Segment Open

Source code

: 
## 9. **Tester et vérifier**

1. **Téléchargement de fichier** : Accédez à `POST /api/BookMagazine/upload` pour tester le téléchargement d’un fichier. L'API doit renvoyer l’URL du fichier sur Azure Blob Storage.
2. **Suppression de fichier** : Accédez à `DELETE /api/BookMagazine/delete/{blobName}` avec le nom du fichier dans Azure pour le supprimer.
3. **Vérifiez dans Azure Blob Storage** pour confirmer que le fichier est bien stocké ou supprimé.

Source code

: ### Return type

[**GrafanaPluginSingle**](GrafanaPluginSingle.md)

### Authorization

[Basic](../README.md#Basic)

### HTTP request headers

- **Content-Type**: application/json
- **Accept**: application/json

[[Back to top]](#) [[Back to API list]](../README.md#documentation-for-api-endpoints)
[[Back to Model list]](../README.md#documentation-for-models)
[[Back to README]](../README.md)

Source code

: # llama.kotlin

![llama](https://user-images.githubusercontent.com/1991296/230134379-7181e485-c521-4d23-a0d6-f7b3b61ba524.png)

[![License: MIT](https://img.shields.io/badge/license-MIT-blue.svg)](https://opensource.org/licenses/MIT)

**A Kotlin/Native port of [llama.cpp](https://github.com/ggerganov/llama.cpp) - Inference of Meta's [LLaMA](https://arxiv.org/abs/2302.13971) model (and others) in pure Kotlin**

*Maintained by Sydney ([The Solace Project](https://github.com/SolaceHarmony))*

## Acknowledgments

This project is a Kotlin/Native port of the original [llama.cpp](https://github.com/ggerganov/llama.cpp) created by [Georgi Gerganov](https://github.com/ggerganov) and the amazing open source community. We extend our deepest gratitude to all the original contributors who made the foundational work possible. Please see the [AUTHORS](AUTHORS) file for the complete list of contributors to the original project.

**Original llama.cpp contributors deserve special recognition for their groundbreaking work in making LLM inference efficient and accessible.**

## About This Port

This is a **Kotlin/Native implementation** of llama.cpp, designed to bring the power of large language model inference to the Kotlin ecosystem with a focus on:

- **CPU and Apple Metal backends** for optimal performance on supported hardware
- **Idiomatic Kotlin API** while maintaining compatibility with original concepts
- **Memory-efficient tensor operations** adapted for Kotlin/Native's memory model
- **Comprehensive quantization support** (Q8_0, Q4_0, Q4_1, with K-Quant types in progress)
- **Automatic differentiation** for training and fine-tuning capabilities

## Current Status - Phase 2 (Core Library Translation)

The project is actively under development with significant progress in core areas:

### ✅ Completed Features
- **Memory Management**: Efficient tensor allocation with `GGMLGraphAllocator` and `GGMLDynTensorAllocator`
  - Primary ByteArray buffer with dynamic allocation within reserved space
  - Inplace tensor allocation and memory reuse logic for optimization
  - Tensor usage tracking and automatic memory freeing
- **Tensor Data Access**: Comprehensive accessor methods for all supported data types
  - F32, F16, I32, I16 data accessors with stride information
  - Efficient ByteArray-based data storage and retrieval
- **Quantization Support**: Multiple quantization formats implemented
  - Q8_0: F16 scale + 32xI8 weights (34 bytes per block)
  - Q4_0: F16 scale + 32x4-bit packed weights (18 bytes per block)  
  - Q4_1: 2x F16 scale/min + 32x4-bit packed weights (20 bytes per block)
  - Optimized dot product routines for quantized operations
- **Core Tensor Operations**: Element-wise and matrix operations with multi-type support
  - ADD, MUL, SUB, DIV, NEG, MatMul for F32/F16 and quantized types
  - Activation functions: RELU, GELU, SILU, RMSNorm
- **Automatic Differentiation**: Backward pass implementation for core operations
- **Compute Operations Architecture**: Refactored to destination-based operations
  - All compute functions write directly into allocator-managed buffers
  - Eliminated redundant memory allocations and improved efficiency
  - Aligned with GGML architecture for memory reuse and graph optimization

Segment Closed

● **Task to carry out**: Each record shown above must be printed once more, exactly.

● **Result for this task**:
Source code

: 
## 9. **Tester et vérifier**

1. **Téléchargement de fichier** : Accédez à `POST /api/BookMagazine/upload` pour tester le téléchargement d’un fichier. L'API doit renvoyer l’URL du fichier sur Azure Blob Storage.
2. **Suppression de fichier** : Accédez à `DELETE /api/BookMagazine/delete/{blobName}` avec le nom du fichier dans Azure pour le supprimer.
3. **Vérifiez dans Azure Blob Storage** pour confirmer que le fichier est bien stocké ou supprimé.

Source code

: ### Return type

[**GrafanaPluginSingle**](GrafanaPluginSingle.md)

### Authorization

[Basic](../README.md#Basic)

### HTTP request headers

- **Content-Type**: application/json
- **Accept**: application/json

[[Back to top]](#) [[Back to API list]](../README.md#documentation-for-api-endpoints)
[[Back to Model list]](../README.md#documentation-for-models)
[[Back to README]](../README.md)

Source code

: # llama.kotlin

![llama](https://user-images.githubusercontent.com/1991296/230134379-7181e485-c521-4d23-a0d6-f7b3b61ba524.png)

[![License: MIT](https://img.shields.io/badge/license-MIT-blue.svg)](https://opensource.org/licenses/MIT)

**A Kotlin/Native port of [llama.cpp](https://github.com/ggerganov/llama.cpp) - Inference of Meta's [LLaMA](https://arxiv.org/abs/2302.13971) model (and others) in pure Kotlin**

*Maintained by Sydney ([The Solace Project](https://github.com/SolaceHarmony))*

## Acknowledgments

This project is a Kotlin/Native port of the original [llama.cpp](https://github.com/ggerganov/llama.cpp) created by [Georgi Gerganov](https://github.com/ggerganov) and the amazing open source community. We extend our deepest gratitude to all the original contributors who made the foundational work possible. Please see the [AUTHORS](AUTHORS) file for the complete list of contributors to the original project.

**Original llama.cpp contributors deserve special recognition for their groundbreaking work in making LLM inference efficient and accessible.**

## About This Port

This is a **Kotlin/Native implementation** of llama.cpp, designed to bring the power of large language model inference to the Kotlin ecosystem with a focus on:

- **CPU and Apple Metal backends** for optimal performance on supported hardware
- **Idiomatic Kotlin API** while maintaining compatibility with original concepts
- **Memory-efficient tensor operations** adapted for Kotlin/Native's memory model
- **Comprehensive quantization support** (Q8_0, Q4_0, Q4_1, with K-Quant types in progress)
- **Automatic differentiation** for training and fine-tuning capabilities

## Current Status - Phase 2 (Core Library Translation)

The project is actively under development with significant progress in core areas:

### ✅ Completed Features
- **Memory Management**: Efficient tensor allocation with `GGMLGraphAllocator` and `GGMLDynTensorAllocator`
  - Primary ByteArray buffer with dynamic allocation within reserved space
  - Inplace tensor allocation and memory reuse logic for optimization
  - Tensor usage tracking and automatic memory freeing
- **Tensor Data Access**: Comprehensive accessor methods for all supported data types
  - F32, F16, I32, I16 data accessors with stride information
  - Efficient ByteArray-based data storage and retrieval
- **Quantization Support**: Multiple quantization formats implemented
  - Q8_0: F16 scale + 32xI8 weights (34 bytes per block)
  - Q4_0: F16 scale + 32x4-bit packed weights (18 bytes per block)  
  - Q4_1: 2x F16 scale/min + 32x4-bit packed weights (20 bytes per block)
  - Optimized dot product routines for quantized operations
- **Core Tensor Operations**: Element-wise and matrix operations with multi-type support
  - ADD, MUL, SUB, DIV, NEG, MatMul for F32/F16 and quantized types
  - Activation functions: RELU, GELU, SILU, RMSNorm
- **Automatic Differentiation**: Backward pass implementation for core operations
- **Compute Operations Architecture**: Refactored to destination-based operations
  - All compute functions write directly into allocator-managed buffers
  - Eliminated redundant memory allocations and improved efficiency
  - Aligned with GGML architecture for memory reuse and graph optimization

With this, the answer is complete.